* PROVIDED PASSAGE:
# Need some milling machine info



## killswitch505 (May 29, 2017)

so....... I traded my Harley for a mill and lathe. I've had a lot  success with my lathe not so much with my mill.... I'm basically using it as a big drill press. What books do y'all  recommend? The mill seems frustrating I want to make gun smithing jigs but I find I've gotta make jigs to make jigs to mak jigs to make jigs. From what I'm seeing I'll be money a head if I install a dro but damn 800 bucks buys a lot of tooling seems to me if I'm wanting to drill 4 holes in a row I'm gonna need a dro.


----------



## Silverbullet (May 29, 2017)

Do you do any lay out , or just do it. You can use indicators to get positions , edge finder to center up or locate a starting point . I'm old school and do layouts on the piece using dykem and squares and scribed, center punch hole marks. Set stops and use measuring blocks as spacers for hole set ups.
Watch some YouTube of Mr Pete , but he even uses the dro  now, but he does use layout lines with red dykem to show how. There are some basic methods taught on there to by others .

* GIVEN MATERIAL:

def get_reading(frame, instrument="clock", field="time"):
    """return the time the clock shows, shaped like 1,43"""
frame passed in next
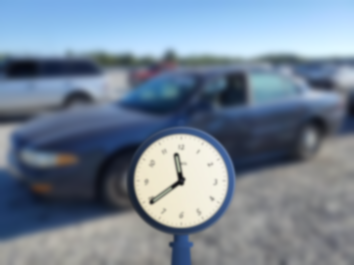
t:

* TASK TO COMPLETE:
In the milling machine thread, what did the first poster trade for a mill and lathe? Please answer in a few words.

* EXPECTED ANSWER:
A Harley.